There was no malice in this distinction. There was no judgment. There was simply the fundamental truth that some things were strong enough to endure transformation and some things were not.
The Wandering Territories received the deluge next, those chaotic regions where lost things gathered and broken pieces of existence accumulated. The multicolored waters flowed through spaces that should have resisted any organized authority, and yet they found purchase regardless.
The rainfall did not care that the Wandering Territories existed in layers that overlapped without truly touching. It fell through all layers simultaneously, cleansing each one with equal thoroughness.
Impossibilities that had drifted through those territories for eons were washed away. Fragments of space that had folded in on themselves were straightened by waters that refused to accept their contradictory geometry. The Wandering Territories did not cease to exist, but they became something different, something more ordered despite their chaotic nature, something that had been baptized by authority exceeding anything they had contained before.
The Transcendent Folds experienced the rainfall with particular intensity, for these were regions where the finite conductor’s Infinity had spread most thoroughly across his native era.
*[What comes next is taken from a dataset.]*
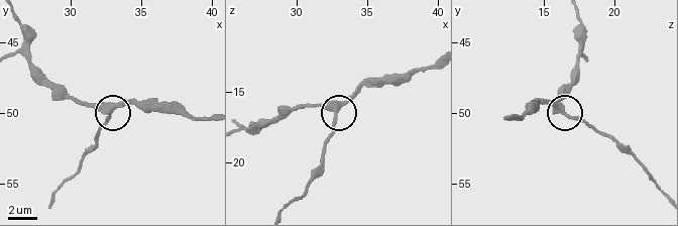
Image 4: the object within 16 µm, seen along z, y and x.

His Infinite Absolute Seals had saturated these Folds, and now that saturation served as channel through which the Pluvial Epoch flowed with concentrated force.
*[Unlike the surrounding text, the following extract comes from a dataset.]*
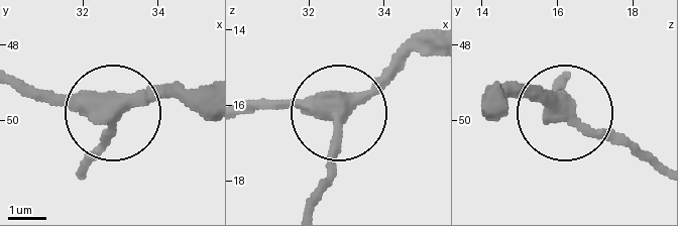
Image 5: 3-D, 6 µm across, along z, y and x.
Leave. It runs along (19, 82), (97, 101), (116, 117), (87, 172) in image 5; continuous, no second cell.

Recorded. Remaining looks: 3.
Look: 3d 16 µm at (27.0, 45.5, 17.5).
THE Beholder turned his singular perception toward the Shelters of THE Loom that had their doors flung open.
Early Creatures within that primordial space felt the waters pressing against their ancient foundations, testing weavings that had existed since THE Earliest Folds itself. Some of those Early Creatures had grown complacent across eons of unchallenged existence. Some had allowed their Civilizations to stagnate while they rested upon accomplishments achieved in ages past.
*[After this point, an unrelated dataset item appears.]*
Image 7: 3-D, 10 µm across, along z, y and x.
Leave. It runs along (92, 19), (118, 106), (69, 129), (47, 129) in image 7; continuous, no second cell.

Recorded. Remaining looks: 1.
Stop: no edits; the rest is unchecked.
Those Early Creatures discovered that age alone did not guarantee survival.
The rainfall did not care how long a being had existed. It cared only whether their Civilization could withstand the pressure of Existential Infinity falling endlessly upon their foundations. Three Thousand Early Creatures within a Shelter of THE Loom dissolved during the initial deluge, their ancient weavings insufficient to contain what was being poured into them.
Living Existences fared worse on average.
Those who had grown weak. Those who had neglected their cultivation. Those who had relied upon external support rather than internal strength. They dissolved alongside the Early Creatures who had made similar mistakes, their classifications insufficient to protect them from the fundamental truth that weakness invited extinction.
THE Beholder observed it all with attention he had not granted anything in eons.
Alfheimr received the rainfall with particular significance, for this Primordial Realm had been touched by the finite conductor’s presence a few times across his journey through existence.
The crystallized forests of that realm found themselves drowning in multicolored waters that pressed against their structure with weight that made their previous configurations seem fragile by comparison.
Ljosalfar across Alfheimr experienced the deluge with responses ranging from ecstasy to agony depending on the strength of their individual Civilizations. Those whose foundations could contain the density of Existential Infinity felt themselves elevated beyond anything they had previously achieved, their potential expanding to encompass possibilities they had never imagined.
Approximately...one-third to one-half of all Civilizations across affected regions were collapsing under the pressure of the Pluvial Epoch.

THE Primordial Mycelia’s infection had spread furthest in Jotunheim, and the Pluvial Epoch sought that infection with determination that bordered on sentience.